How many lines in the data below contain the string "Projects"? Answer with the number only.

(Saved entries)
···

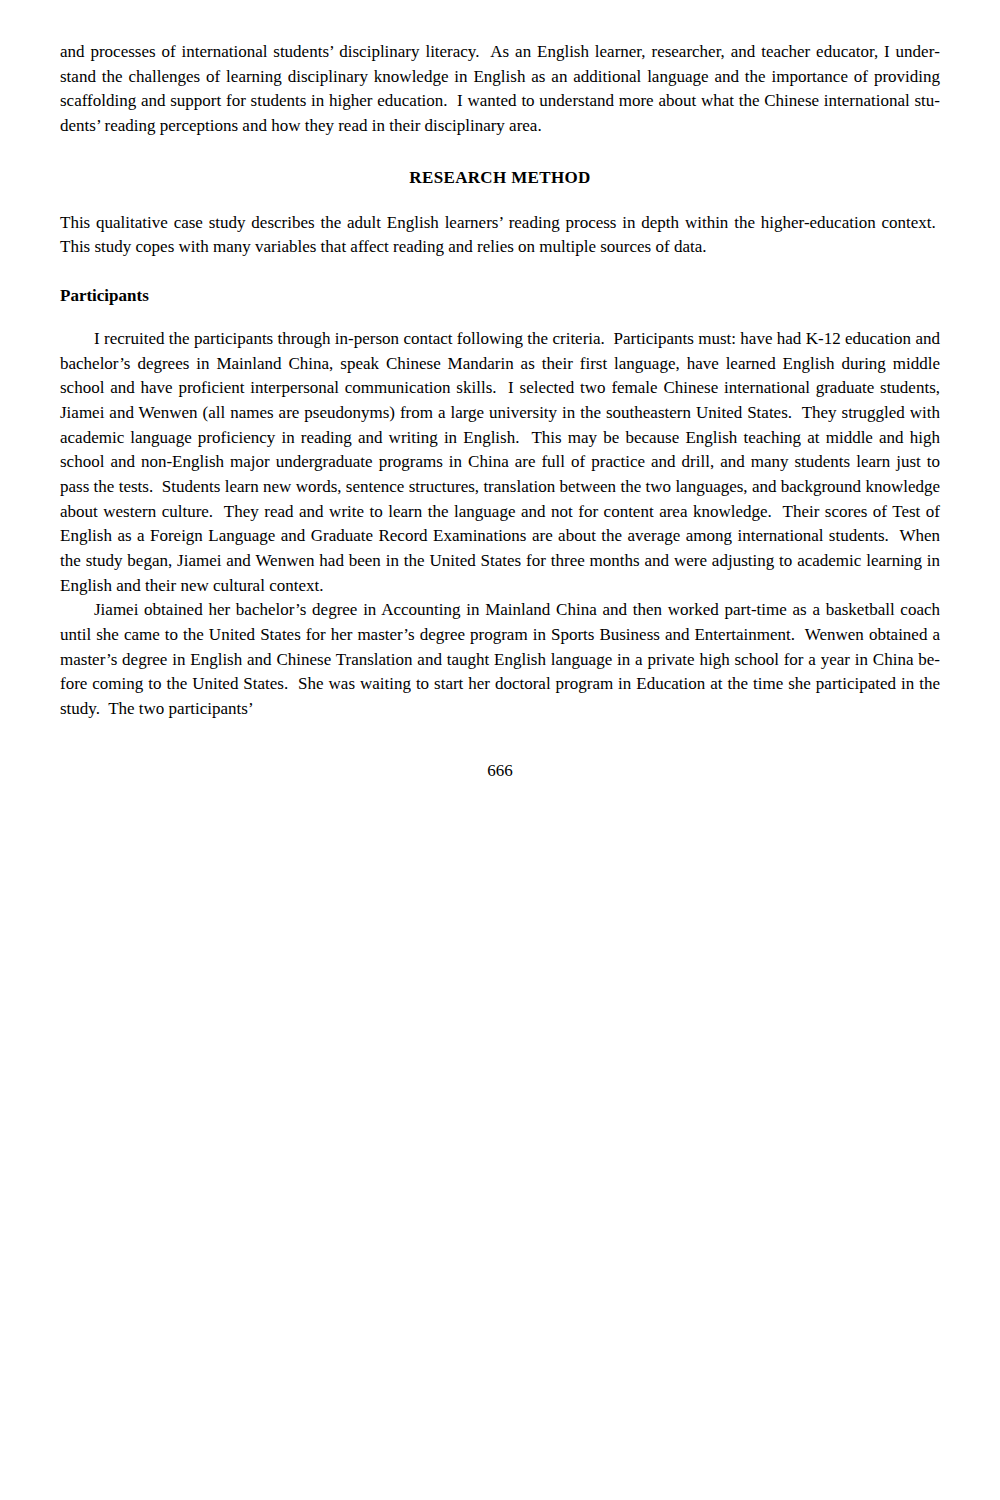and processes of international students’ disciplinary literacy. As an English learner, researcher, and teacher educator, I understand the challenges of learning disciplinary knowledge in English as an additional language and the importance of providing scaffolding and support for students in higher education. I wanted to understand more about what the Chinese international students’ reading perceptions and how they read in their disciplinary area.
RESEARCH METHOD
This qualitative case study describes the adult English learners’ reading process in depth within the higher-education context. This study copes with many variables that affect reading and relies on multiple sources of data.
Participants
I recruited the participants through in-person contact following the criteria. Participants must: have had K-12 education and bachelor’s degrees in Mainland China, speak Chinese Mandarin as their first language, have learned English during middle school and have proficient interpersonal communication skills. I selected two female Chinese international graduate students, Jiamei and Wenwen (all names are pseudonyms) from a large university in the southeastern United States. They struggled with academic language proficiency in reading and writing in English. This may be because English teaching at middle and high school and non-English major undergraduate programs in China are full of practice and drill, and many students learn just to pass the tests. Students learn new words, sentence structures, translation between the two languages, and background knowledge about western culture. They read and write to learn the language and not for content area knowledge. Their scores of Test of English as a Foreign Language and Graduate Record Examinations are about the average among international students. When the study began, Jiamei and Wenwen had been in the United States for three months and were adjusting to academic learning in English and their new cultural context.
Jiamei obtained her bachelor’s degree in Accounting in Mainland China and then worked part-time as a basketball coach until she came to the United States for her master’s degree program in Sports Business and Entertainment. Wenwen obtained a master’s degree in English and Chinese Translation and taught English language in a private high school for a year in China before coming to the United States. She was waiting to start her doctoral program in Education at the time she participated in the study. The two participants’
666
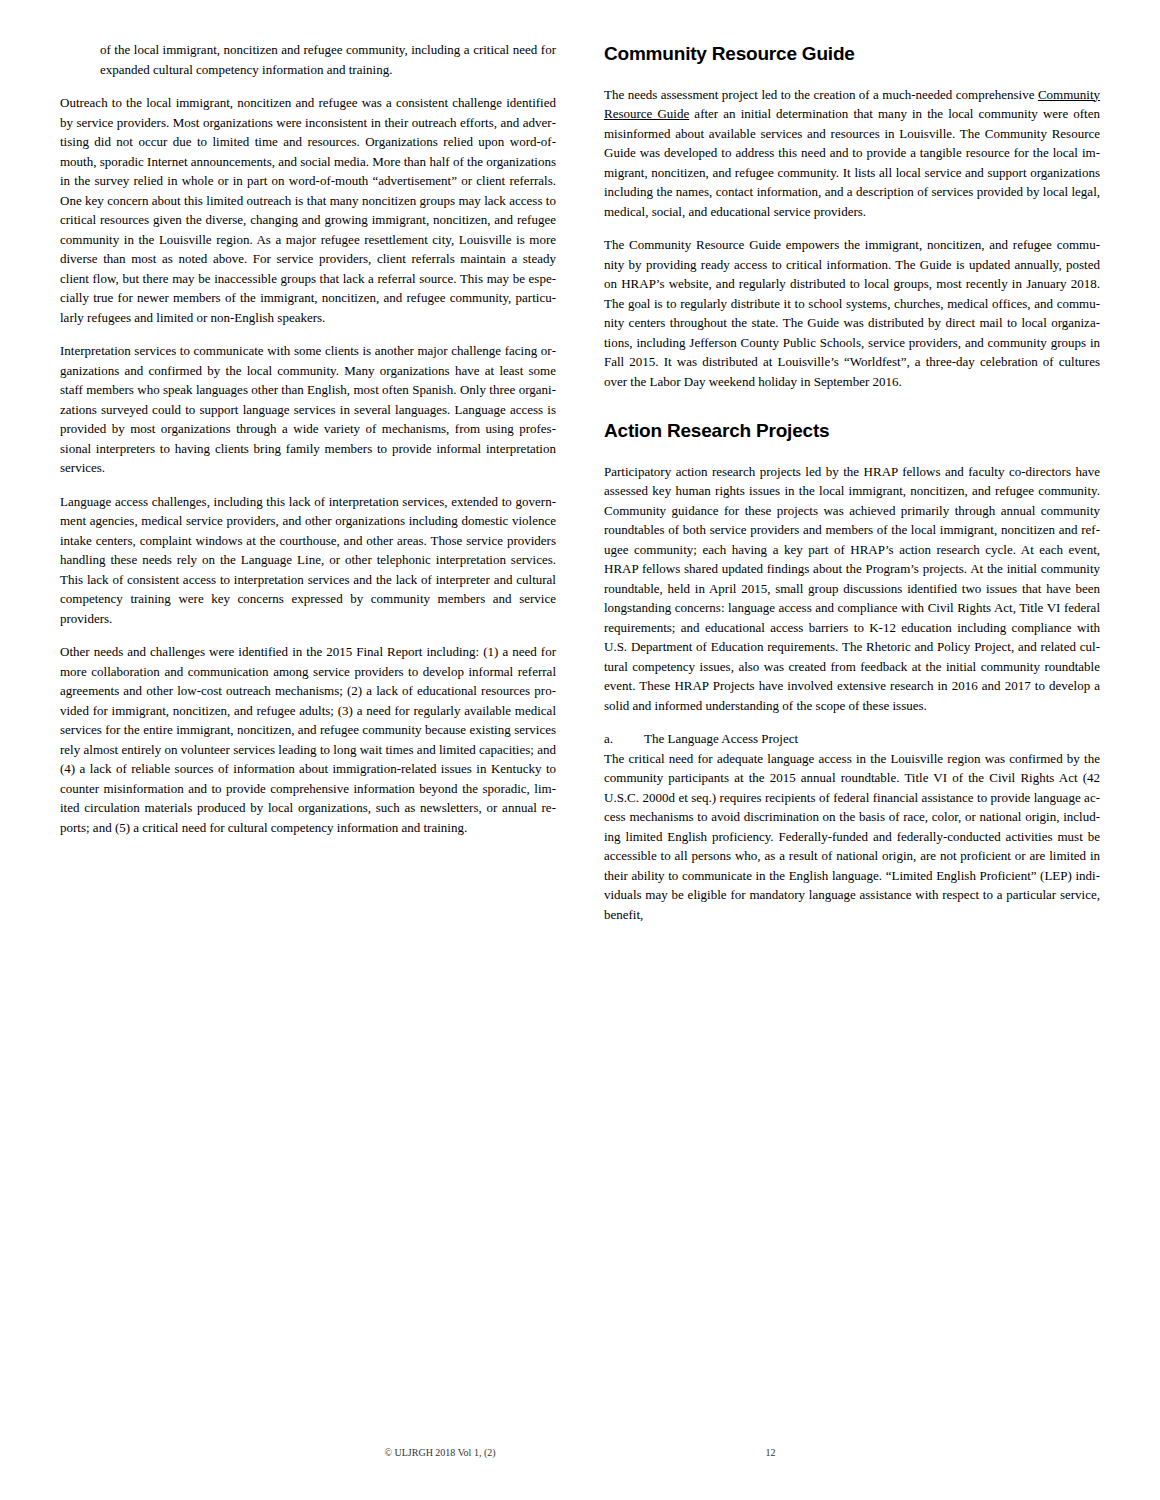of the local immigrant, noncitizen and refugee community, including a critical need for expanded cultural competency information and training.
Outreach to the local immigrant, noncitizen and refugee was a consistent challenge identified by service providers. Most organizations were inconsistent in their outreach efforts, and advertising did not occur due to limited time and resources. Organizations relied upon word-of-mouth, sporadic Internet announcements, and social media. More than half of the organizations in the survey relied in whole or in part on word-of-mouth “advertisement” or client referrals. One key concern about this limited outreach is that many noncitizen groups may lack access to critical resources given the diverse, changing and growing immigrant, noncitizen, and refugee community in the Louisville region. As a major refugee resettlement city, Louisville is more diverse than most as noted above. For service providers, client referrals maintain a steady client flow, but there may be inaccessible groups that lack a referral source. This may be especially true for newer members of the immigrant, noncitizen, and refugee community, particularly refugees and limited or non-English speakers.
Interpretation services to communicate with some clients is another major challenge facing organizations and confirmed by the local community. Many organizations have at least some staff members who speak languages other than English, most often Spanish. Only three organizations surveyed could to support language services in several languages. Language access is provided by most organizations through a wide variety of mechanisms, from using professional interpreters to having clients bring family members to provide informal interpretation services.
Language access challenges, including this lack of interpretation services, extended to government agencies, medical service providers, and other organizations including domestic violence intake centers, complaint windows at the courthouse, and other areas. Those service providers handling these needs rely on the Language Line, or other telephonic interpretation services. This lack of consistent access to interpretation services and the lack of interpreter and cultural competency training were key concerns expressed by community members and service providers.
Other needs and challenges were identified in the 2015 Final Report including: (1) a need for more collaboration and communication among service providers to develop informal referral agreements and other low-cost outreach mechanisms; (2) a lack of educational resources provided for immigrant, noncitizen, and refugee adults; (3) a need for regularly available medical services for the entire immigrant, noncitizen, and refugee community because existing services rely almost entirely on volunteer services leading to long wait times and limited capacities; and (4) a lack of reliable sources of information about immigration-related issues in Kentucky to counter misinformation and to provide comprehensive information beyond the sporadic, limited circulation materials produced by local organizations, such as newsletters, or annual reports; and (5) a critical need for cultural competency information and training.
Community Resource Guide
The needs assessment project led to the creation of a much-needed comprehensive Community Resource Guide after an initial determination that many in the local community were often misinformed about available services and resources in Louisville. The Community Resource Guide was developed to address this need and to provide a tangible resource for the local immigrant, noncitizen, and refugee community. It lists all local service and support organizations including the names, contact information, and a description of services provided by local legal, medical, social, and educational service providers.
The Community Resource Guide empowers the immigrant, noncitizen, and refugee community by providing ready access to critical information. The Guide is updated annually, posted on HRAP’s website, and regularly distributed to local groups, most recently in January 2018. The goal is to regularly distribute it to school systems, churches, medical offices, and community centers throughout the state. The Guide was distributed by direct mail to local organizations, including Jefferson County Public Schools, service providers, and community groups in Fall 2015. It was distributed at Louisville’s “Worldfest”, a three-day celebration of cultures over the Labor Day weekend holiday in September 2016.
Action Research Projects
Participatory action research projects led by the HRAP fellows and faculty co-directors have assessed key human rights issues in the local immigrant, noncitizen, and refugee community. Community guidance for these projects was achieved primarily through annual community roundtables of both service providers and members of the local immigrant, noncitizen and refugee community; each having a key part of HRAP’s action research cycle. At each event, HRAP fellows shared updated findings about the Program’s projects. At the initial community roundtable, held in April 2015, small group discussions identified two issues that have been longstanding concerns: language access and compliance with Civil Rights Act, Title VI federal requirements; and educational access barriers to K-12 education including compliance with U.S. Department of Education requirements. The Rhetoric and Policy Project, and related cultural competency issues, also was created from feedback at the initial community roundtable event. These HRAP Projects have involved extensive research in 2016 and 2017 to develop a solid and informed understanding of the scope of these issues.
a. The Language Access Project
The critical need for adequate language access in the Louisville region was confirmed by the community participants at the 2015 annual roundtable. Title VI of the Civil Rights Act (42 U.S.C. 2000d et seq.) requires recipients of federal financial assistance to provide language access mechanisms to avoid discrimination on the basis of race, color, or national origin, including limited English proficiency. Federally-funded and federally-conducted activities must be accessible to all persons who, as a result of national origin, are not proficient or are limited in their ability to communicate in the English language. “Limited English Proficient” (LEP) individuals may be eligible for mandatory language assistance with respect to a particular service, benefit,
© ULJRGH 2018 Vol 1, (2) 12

···

Completed exercise ::
2